Of course, there are also a few possible risks and downsides of doing this “Generosity Project:”
- People might take advantage of me. There might be unscrupulous/unqualified/disreputable people who try to use my reputation and connections to get a job, even though they’re not seriously qualified or are being dishonest about their qualifications. It could reflect poorly on my reputation if I tried to vouch for someone who wasn’t really who they said they were.
- There might be overwhelming demand – too many job seekers, not enough jobs; too many people looking for help, not enough people offering help.
- Too much time commitment – I can’t spend too many hours each week creating content for free (doing podcasts or writing articles) or networking on behalf of other people, because I’m really busy with my own (paying) freelance writing work.
But on the whole, I think the benefits outweigh the risks.
Ever since I started working as a freelance writer, I’ve realized – on a new level – the importance of networks. I work with clients all over the U.S. and all over the world. Instead of one “job” with a salary and benefits, I have lots of smaller “projects” that add up to a good living. Instead of relying on one single company to give me my livelihood, I have a broad network of clients. Freelance writing is my dream job, and I’ve created it all for myself – and I feel very well-supported by this invisible “safety net” of lots of different clients – but what if I could help other people extend their own “safety net?”
Whether we realize it or not, we are all inter-connected. No one is every truly alone. We are all one or two degrees of separation removed from great people who can help us find what we’re looking for in our careers. What if we used the power of the Internet and the power of Facebook not just for screwing around and sharing funny cat pictures, but for taking some positive, proactive steps to make a difference in people’s lives – helping people make more money, find better jobs, or make a career change in a way that will benefit them for years to come? I want to be a connector of people. I want to introduce people for their mutual benefit. I want to help people get a step closer to the job of their dreams.

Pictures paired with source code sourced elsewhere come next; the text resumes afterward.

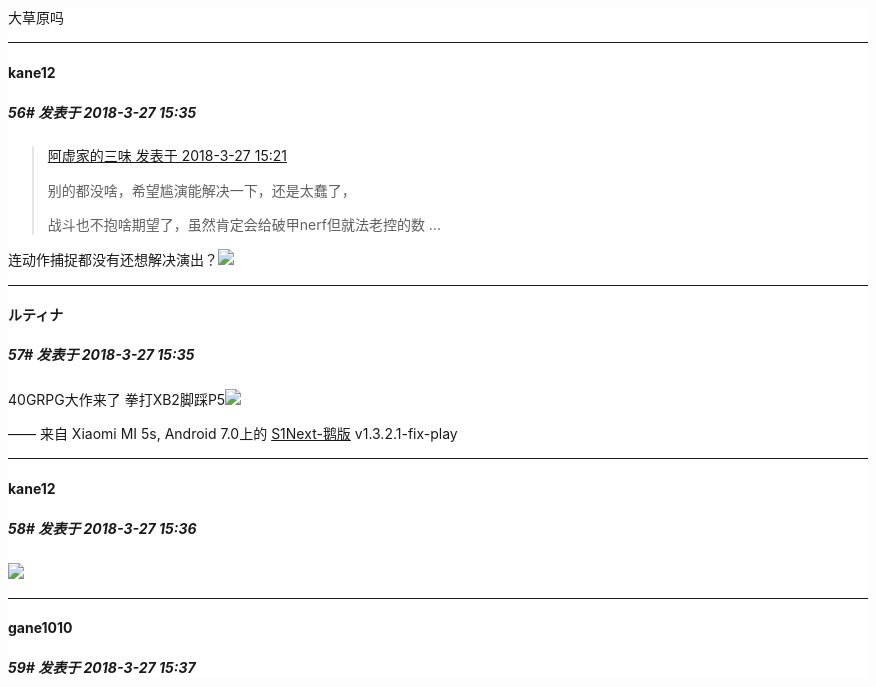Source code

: 
大草原吗







-----

####  kane12  
##### 56#       发表于 2018-3-27 15:35



<blockquote><a href="httphttps://bbs.saraba1st.com/2b/forum.php?mod=redirect&amp;goto=findpost&amp;pid=38995312&amp;ptid=1592153" target="_blank">阿虚家的三味 发表于 2018-3-27 15:21</a>

别的都没啥，希望尴演能解决一下，还是太蠢了，

战斗也不抱啥期望了，虽然肯定会给破甲nerf但就法老控的数 ...</blockquote>
连动作捕捉都没有还想解决演出？<img src="https://static.saraba1st.com/image/smiley/face2017/099.png" referrerpolicy="no-referrer">







-----

####  ルティナ  
##### 57#       发表于 2018-3-27 15:35




40GRPG大作来了 拳打XB2脚踩P5<img src="https://static.saraba1st.com/image/smiley/face2017/067.png" referrerpolicy="no-referrer">

—— 来自 Xiaomi MI 5s, Android 7.0上的 [S1Next-鹅版](https://github.com/ykrank/S1-Next/releases) v1.3.2.1-fix-play







-----

####  kane12  
##### 58#       发表于 2018-3-27 15:36



<img src="http://i2.tiimg.com/586948/200c1d78aae024a9.jpg" referrerpolicy="no-referrer">







-----

####  gane1010  
##### 59#       发表于 2018-3-27 15:37
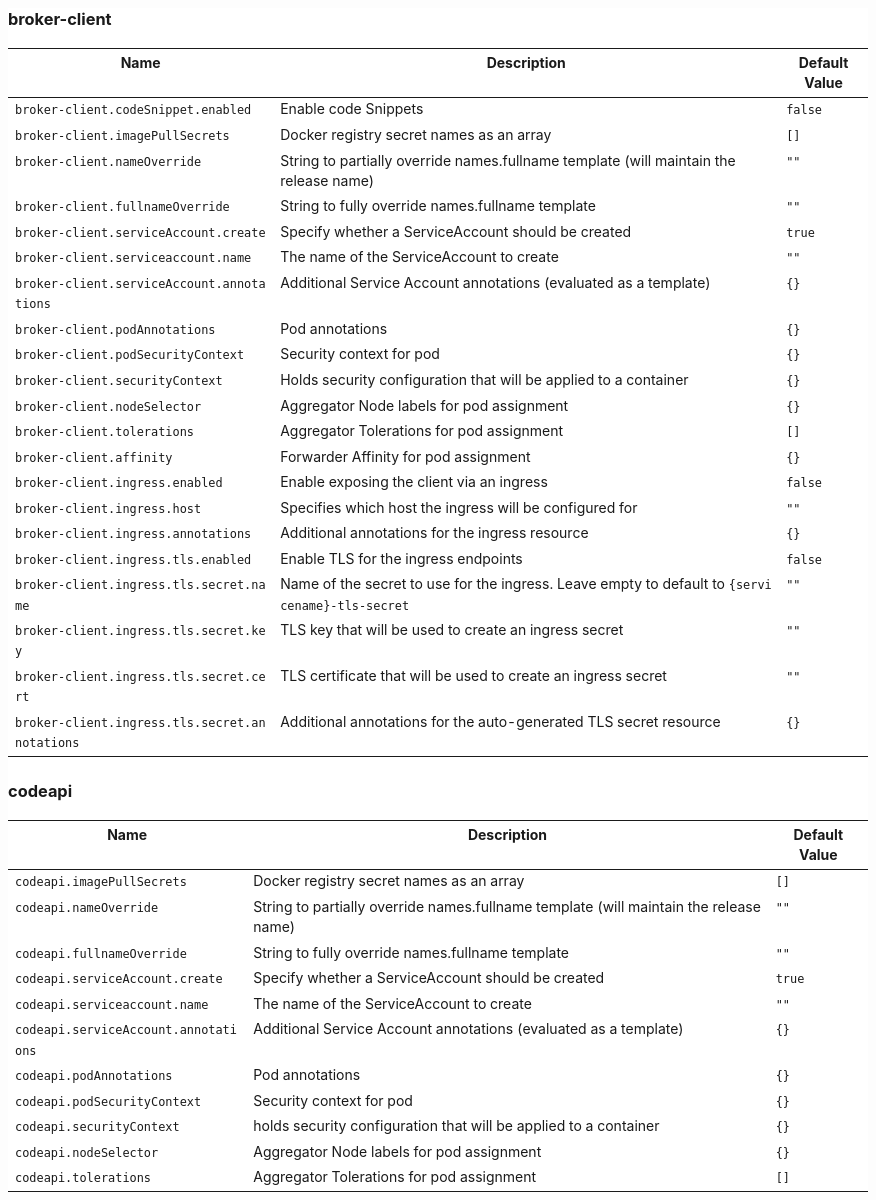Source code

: ### broker-client

| Name                                           | Description                                                                                     | Default Value |
| ---------------------------------------------- | ----------------------------------------------------------------------------------------------- | ------------- |
| `broker-client.codeSnippet.enabled`            | Enable code Snippets                                                                            | `false`       |
| `broker-client.imagePullSecrets`               | Docker registry secret names as an array                                                        | `[]`          |
| `broker-client.nameOverride`                   | String to partially override names.fullname template (will maintain the release name)           | `""`          |
| `broker-client.fullnameOverride`               | String to fully override names.fullname template                                                | `""`          |
| `broker-client.serviceAccount.create`          | Specify whether a ServiceAccount should be created                                              | `true`        |
| `broker-client.serviceaccount.name`            | The name of the ServiceAccount to create                                                        | `""`          |
| `broker-client.serviceAccount.annotations`     | Additional Service Account annotations (evaluated as a template)                                | `{}`          |
| `broker-client.podAnnotations`                 | Pod annotations                                                                                 | `{}`          |
| `broker-client.podSecurityContext`             | Security context for pod                                                                        | `{}`          |
| `broker-client.securityContext`                | Holds security configuration that will be applied to a container                                | `{}`          |
| `broker-client.nodeSelector`                   | Aggregator Node labels for pod assignment                                                       | `{}`          |
| `broker-client.tolerations`                    | Aggregator Tolerations for pod assignment                                                       | `[]`          |
| `broker-client.affinity`                       | Forwarder Affinity for pod assignment                                                           | `{}`          |
| `broker-client.ingress.enabled`                | Enable exposing the client via an ingress                                                       | `false`       |
| `broker-client.ingress.host`                   | Specifies which host the ingress will be configured for                                         | `""`          |
| `broker-client.ingress.annotations`            | Additional annotations for the ingress resource                                                 | `{}`          |
| `broker-client.ingress.tls.enabled`            | Enable TLS for the ingress endpoints                                                            | `false`       |
| `broker-client.ingress.tls.secret.name`        | Name of the secret to use for the ingress. Leave empty to default to `{servicename}-tls-secret` | `""`          |
| `broker-client.ingress.tls.secret.key`         | TLS key that will be used to create an ingress secret                                           | `""`          |
| `broker-client.ingress.tls.secret.cert`        | TLS certificate that will be used to create an ingress secret                                   | `""`          |
| `broker-client.ingress.tls.secret.annotations` | Additional annotations for the auto-generated TLS secret resource                               | `{}`          |

### codeapi

| Name                                 | Description                                                                           | Default Value |
| ------------------------------------ | ------------------------------------------------------------------------------------- | ------------- |
| `codeapi.imagePullSecrets`           | Docker registry secret names as an array                                              | `[]`          |
| `codeapi.nameOverride`               | String to partially override names.fullname template (will maintain the release name) | `""`          |
| `codeapi.fullnameOverride`           | String to fully override names.fullname template                                      | `""`          |
| `codeapi.serviceAccount.create`      | Specify whether a ServiceAccount should be created                                    | `true`        |
| `codeapi.serviceaccount.name`        | The name of the ServiceAccount to create                                              | `""`          |
| `codeapi.serviceAccount.annotations` | Additional Service Account annotations (evaluated as a template)                      | `{}`          |
| `codeapi.podAnnotations`             | Pod annotations                                                                       | `{}`          |
| `codeapi.podSecurityContext`         | Security context for pod                                                              | `{}`          |
| `codeapi.securityContext`            | holds security configuration that will be applied to a container                      | `{}`          |
| `codeapi.nodeSelector`               | Aggregator Node labels for pod assignment                                             | `{}`          |
| `codeapi.tolerations`                | Aggregator Tolerations for pod assignment                                             | `[]`          |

I know I can’t help everyone. Not everyone is a good fit for a certain job, not everyone has the energy or capacity or desire or will power or “hustle” necessary to start a business or work extra hours freelancing in addition to holding a full-time job. Not everyone is willing to change. Some people stay stuck in the same thought patterns and never break out of their comfort zones – and that’s OK.
But what if this “Generosity Project” could help someone figure out how to get started as a part-time freelance writer and earn an extra $200 or $300 or $500 a month? What if this project could introduce some talented job candidates to some great employers who might not otherwise find each other? What if I could help speed up the natural sorting process of people finding the right job and the right career and the right company, and make it a little more efficient and more human? Wouldn’t that be great? And I can do it all from home? I already waste way too much time on Facebook, so why not put some of that time to good use?
I don’t know how “big” I want this to get. I’m a really busy person and I have a lot of demands on me already from my work and my family and everything else that goes with being a parent and a spouse and a homeowner. But I really want to try to do something. I can’t solve all of the problems in the world, but maybe I can make a difference for this specific problem: helping connect other people with jobs and opportunities.
What if we could all be a little bit more generous with our time, talents and connections? What’s holding us back? I’m going to start making a conscious, proactive, public effort in 2015 to be more generous. Starting NOW.